**Job item:**
Reply with one number only: the count of lines below that contain the word "tests".

**Records supplied:**
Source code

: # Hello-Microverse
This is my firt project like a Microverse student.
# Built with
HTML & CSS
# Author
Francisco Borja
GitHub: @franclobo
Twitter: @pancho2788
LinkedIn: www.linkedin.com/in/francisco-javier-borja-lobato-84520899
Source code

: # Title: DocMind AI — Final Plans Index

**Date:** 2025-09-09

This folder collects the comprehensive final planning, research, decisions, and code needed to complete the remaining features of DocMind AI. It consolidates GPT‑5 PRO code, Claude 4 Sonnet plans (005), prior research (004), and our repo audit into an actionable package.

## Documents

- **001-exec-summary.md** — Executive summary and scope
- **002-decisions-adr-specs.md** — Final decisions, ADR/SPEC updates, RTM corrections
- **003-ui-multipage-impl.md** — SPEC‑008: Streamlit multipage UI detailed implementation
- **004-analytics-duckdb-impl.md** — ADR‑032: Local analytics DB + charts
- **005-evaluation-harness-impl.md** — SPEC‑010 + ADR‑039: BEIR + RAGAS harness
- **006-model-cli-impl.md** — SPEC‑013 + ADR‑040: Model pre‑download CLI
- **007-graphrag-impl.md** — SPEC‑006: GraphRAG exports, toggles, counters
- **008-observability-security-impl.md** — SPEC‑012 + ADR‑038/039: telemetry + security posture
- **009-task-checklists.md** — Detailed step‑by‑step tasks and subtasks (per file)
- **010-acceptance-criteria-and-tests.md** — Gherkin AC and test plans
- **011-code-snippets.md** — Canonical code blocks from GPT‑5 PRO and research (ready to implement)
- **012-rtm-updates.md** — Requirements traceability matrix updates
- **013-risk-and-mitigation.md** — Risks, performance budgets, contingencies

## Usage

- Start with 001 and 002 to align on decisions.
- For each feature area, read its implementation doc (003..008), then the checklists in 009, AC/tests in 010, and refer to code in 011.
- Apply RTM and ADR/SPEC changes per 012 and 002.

**Problem solution:**
2